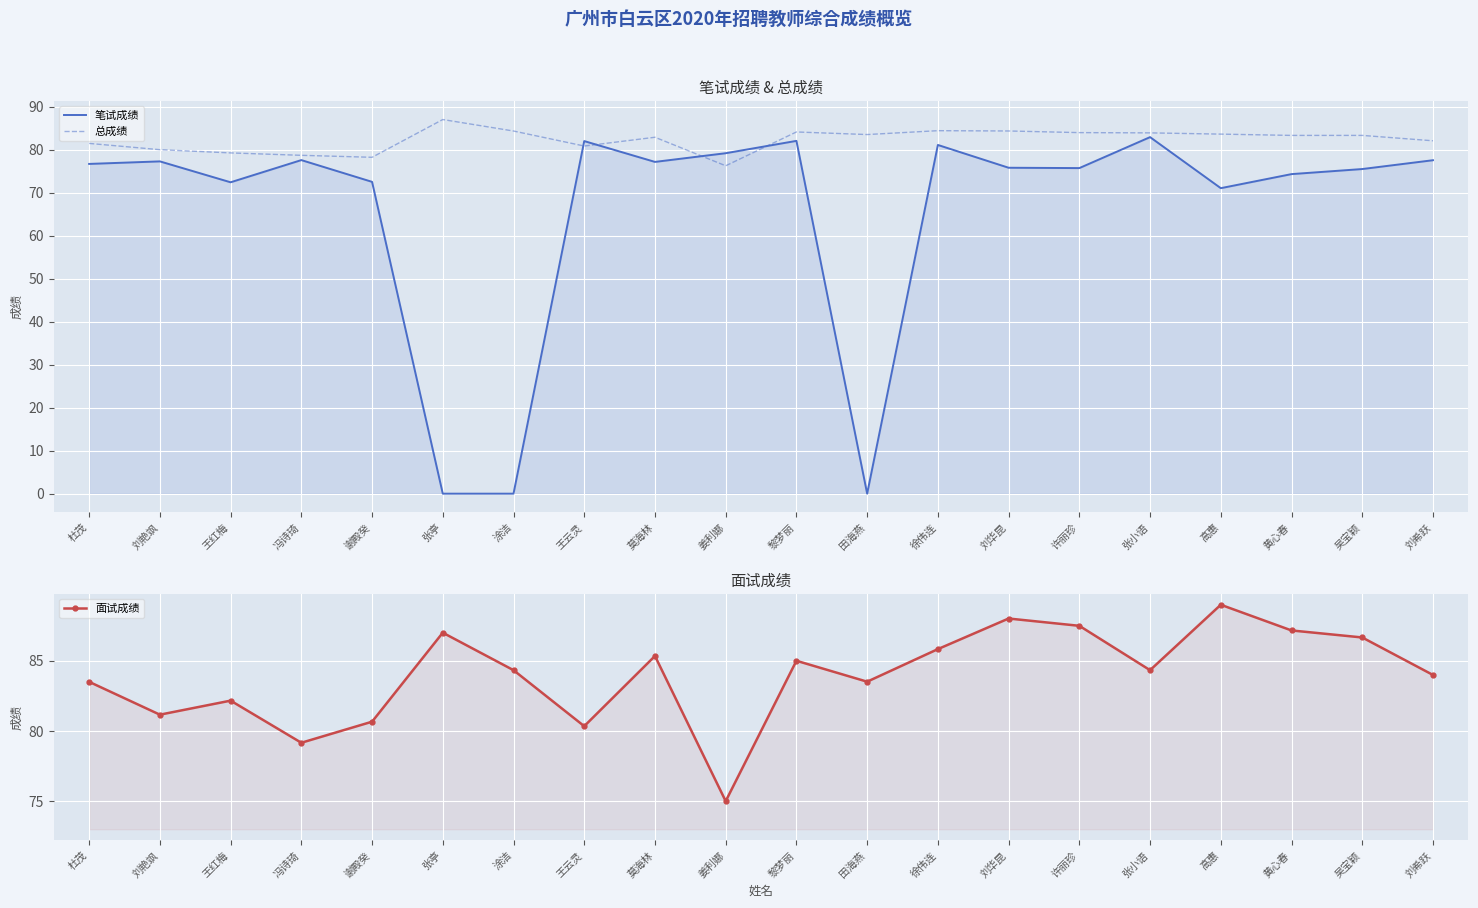

Between 姜利娜 and 黎梦丽, which is larger?

黎梦丽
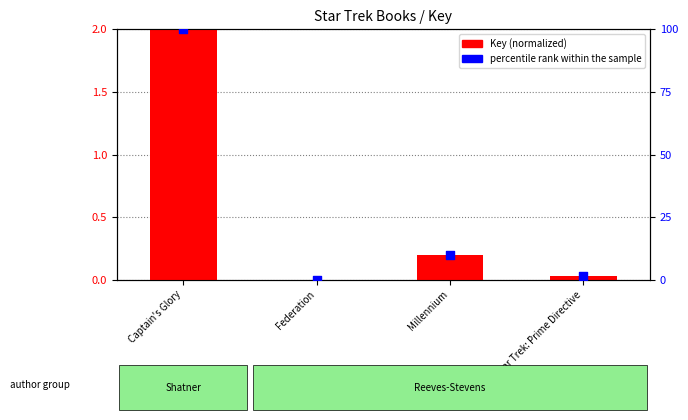

What are all the series names shown in the legend?

Key (normalized), percentile rank within the sample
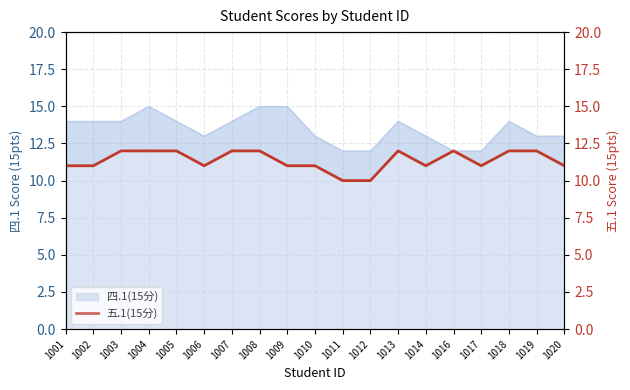

The chart shows a value of 12 at 1007. True or false?

True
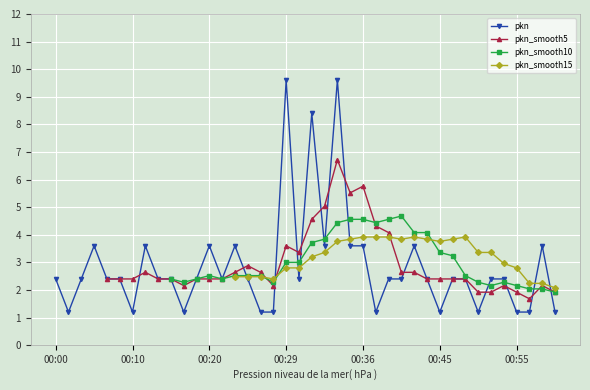

List the labels in order of value, smallest first.

00:01, 00:10, 00:16, 00:27, 00:28, 00:37, 00:45, 00:50, 00:55, 00:56, 01:00, 00:00, 00:03, 00:07, 00:09, 00:14, 00:15, 00:18, 00:22, 00:26, 00:31, 00:38, 00:40, 00:44, 00:47, 00:49, 00:52, 00:54, 00:05, 00:12, 00:20, 00:24, 00:33, 00:35, 00:36, 00:42, 00:58, 00:32, 00:29, 00:34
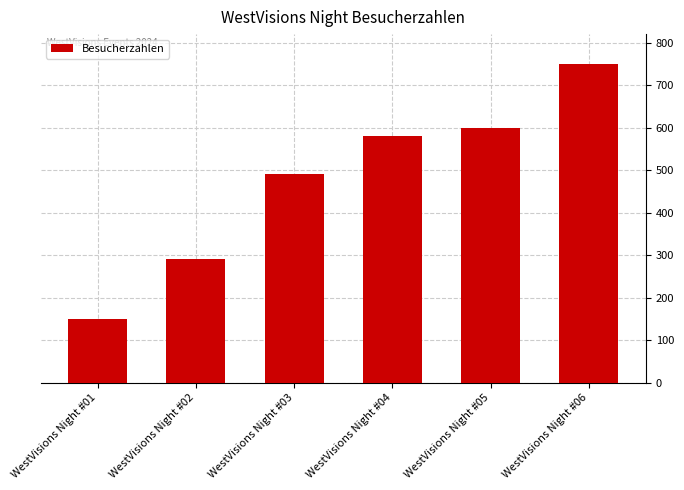

Is it true that the value at WestVisions Night #01 is 150?

True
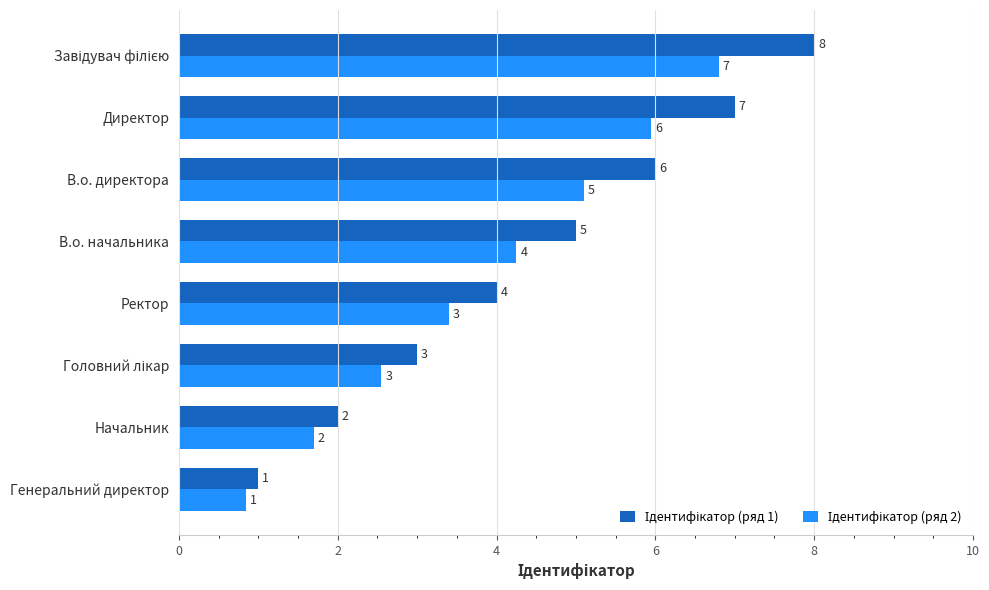

How many categories are shown in the chart?

8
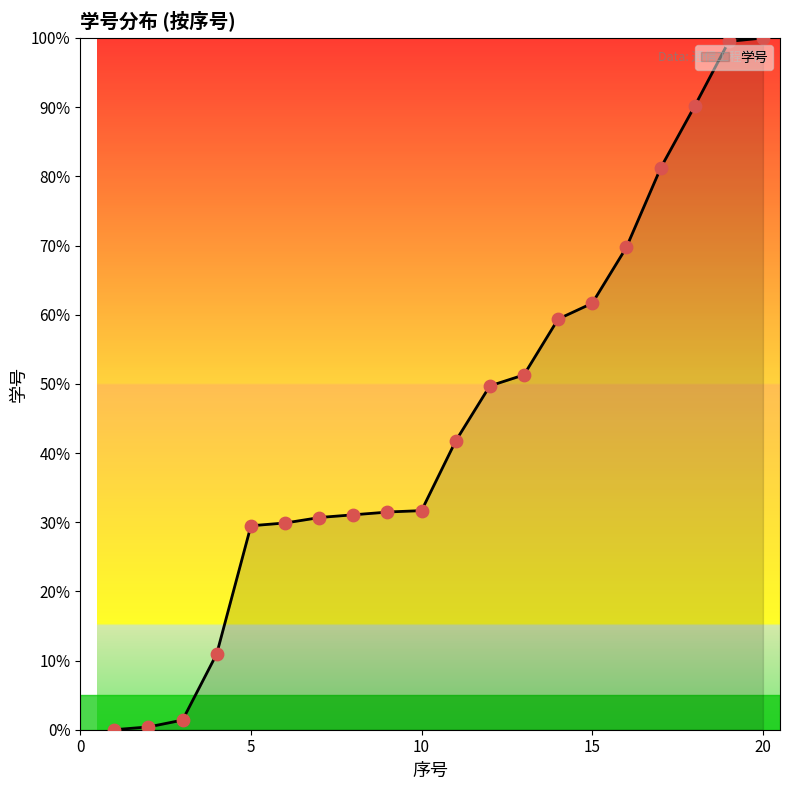

What is the change in value from 8 to 10?

+0.6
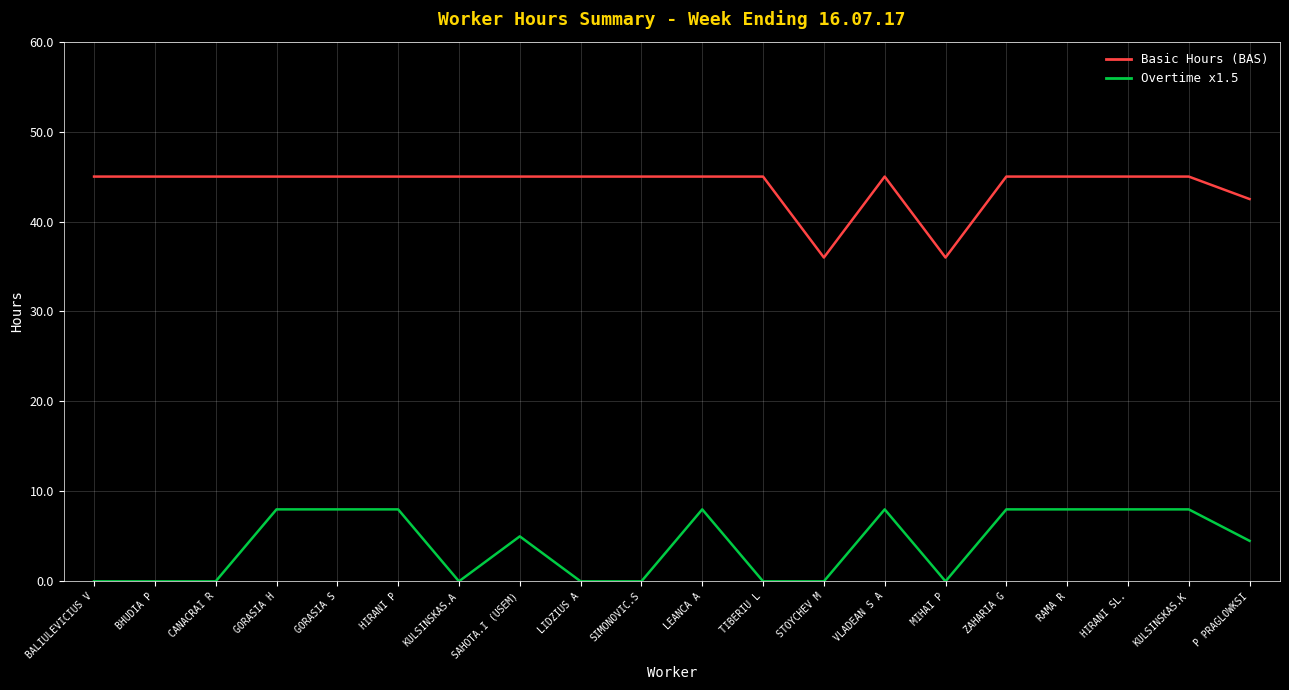

Which series has the largest total across all categories?

Basic Hours (BAS)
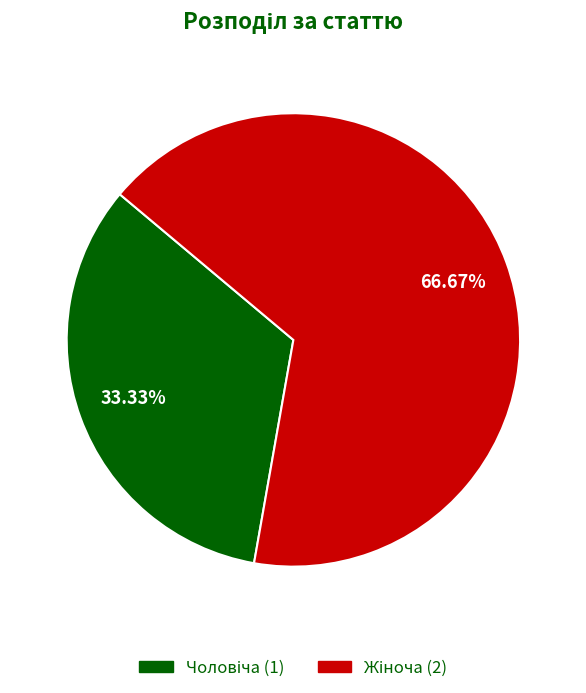

Is there any slice that represents more than half of the pie?

Yes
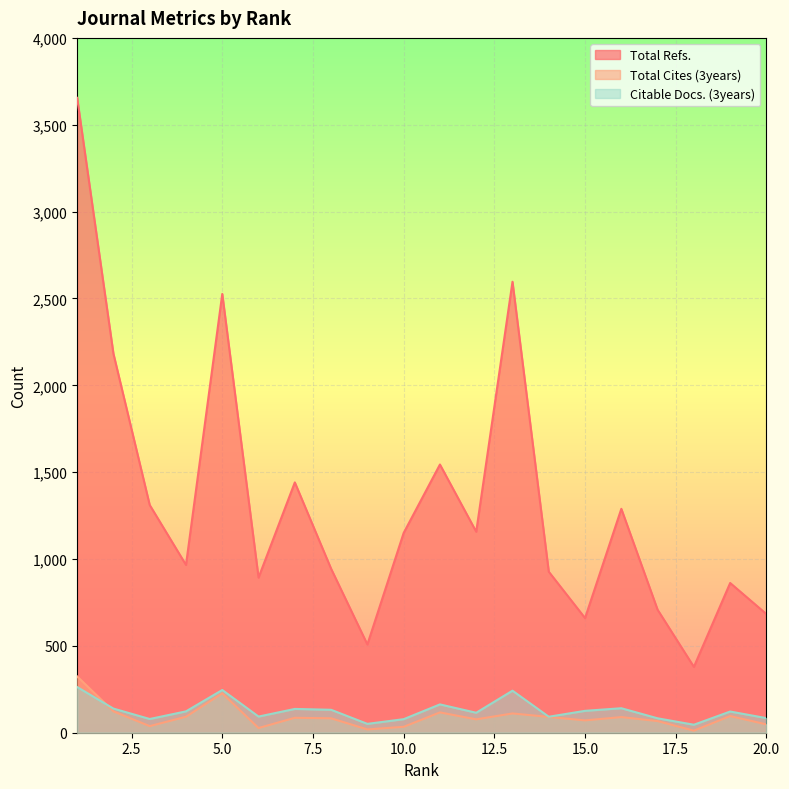

Reading left to right, what are all the values shown in this chart?

Total Refs.: 3655	2182	1311	966	2526	893	1441	944	508	1150	1544	1157	2596	927	660	1289	708	379	862	683
Total Cites (3years): 324	123	38	92	227	27	86	83	19	34	117	77	111	91	71	90	67	12	96	48
Citable Docs. (3years): 263	139	79	123	246	93	137	132	51	78	163	115	242	92	126	141	83	46	122	84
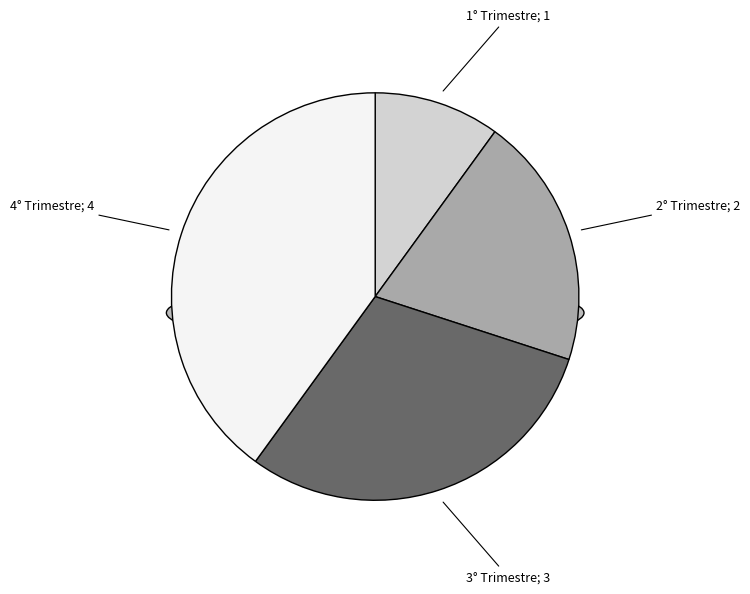

Which has a higher value, 3° Trimestre or 4° Trimestre?

4° Trimestre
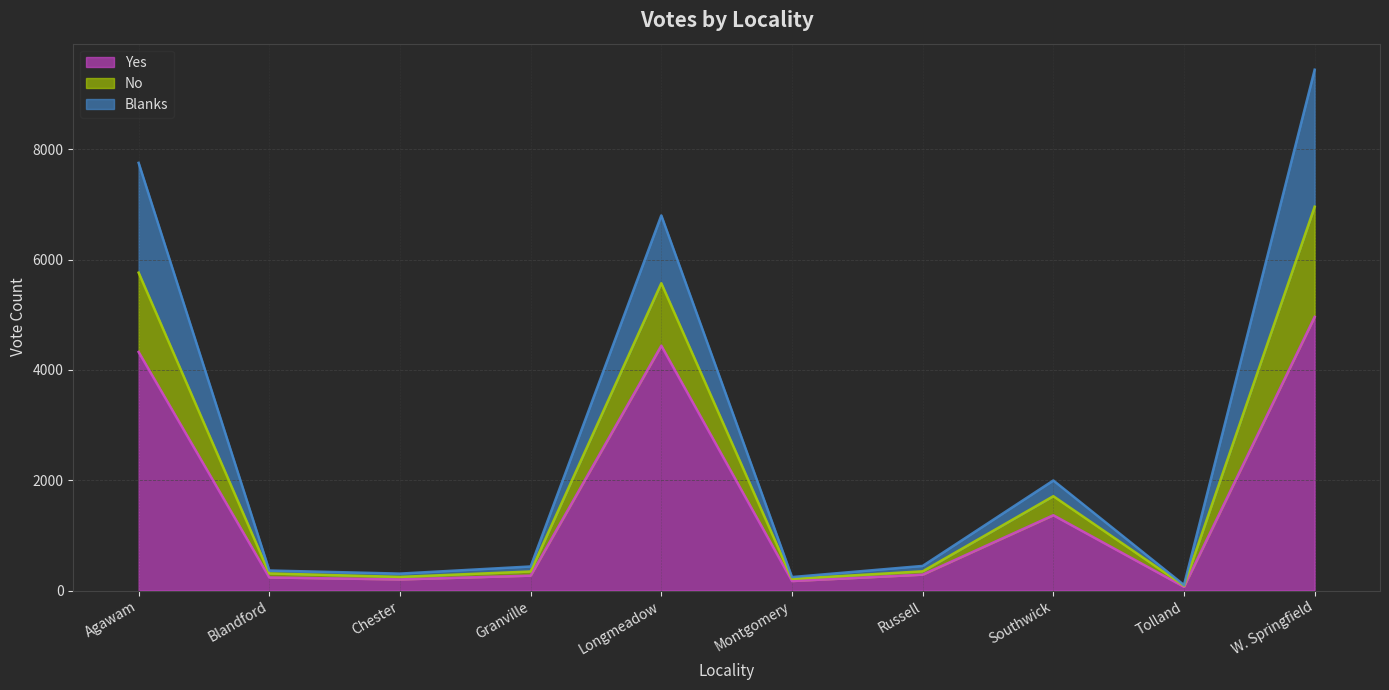

What is the sum of the Yes values at Longmeadow and Agawam?

8762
========================
(Description of the task): Write out every item above again with "graph" in place of each "chart", keeping everything else the same. Leave the pictures out.

(Written response):
Between 姜利娜 and 黎梦丽, which is larger?

黎梦丽

What are all the series names shown in the legend?

Key (normalized), percentile rank within the sample

The graph shows a value of 12 at 1007. True or false?

True

List the labels in order of value, smallest first.

00:01, 00:10, 00:16, 00:27, 00:28, 00:37, 00:45, 00:50, 00:55, 00:56, 01:00, 00:00, 00:03, 00:07, 00:09, 00:14, 00:15, 00:18, 00:22, 00:26, 00:31, 00:38, 00:40, 00:44, 00:47, 00:49, 00:52, 00:54, 00:05, 00:12, 00:20, 00:24, 00:33, 00:35, 00:36, 00:42, 00:58, 00:32, 00:29, 00:34

Is it true that the value at WestVisions Night #01 is 150?

True

How many categories are shown in the graph?

8

What is the change in value from 8 to 10?

+0.6

Which series has the largest total across all categories?

Basic Hours (BAS)

Is there any slice that represents more than half of the pie?

Yes

Reading left to right, what are all the values shown in this graph?

Total Refs.: 3655	2182	1311	966	2526	893	1441	944	508	1150	1544	1157	2596	927	660	1289	708	379	862	683
Total Cites (3years): 324	123	38	92	227	27	86	83	19	34	117	77	111	91	71	90	67	12	96	48
Citable Docs. (3years): 263	139	79	123	246	93	137	132	51	78	163	115	242	92	126	141	83	46	122	84

Which has a higher value, 3° Trimestre or 4° Trimestre?

4° Trimestre

What is the sum of the Yes values at Longmeadow and Agawam?

8762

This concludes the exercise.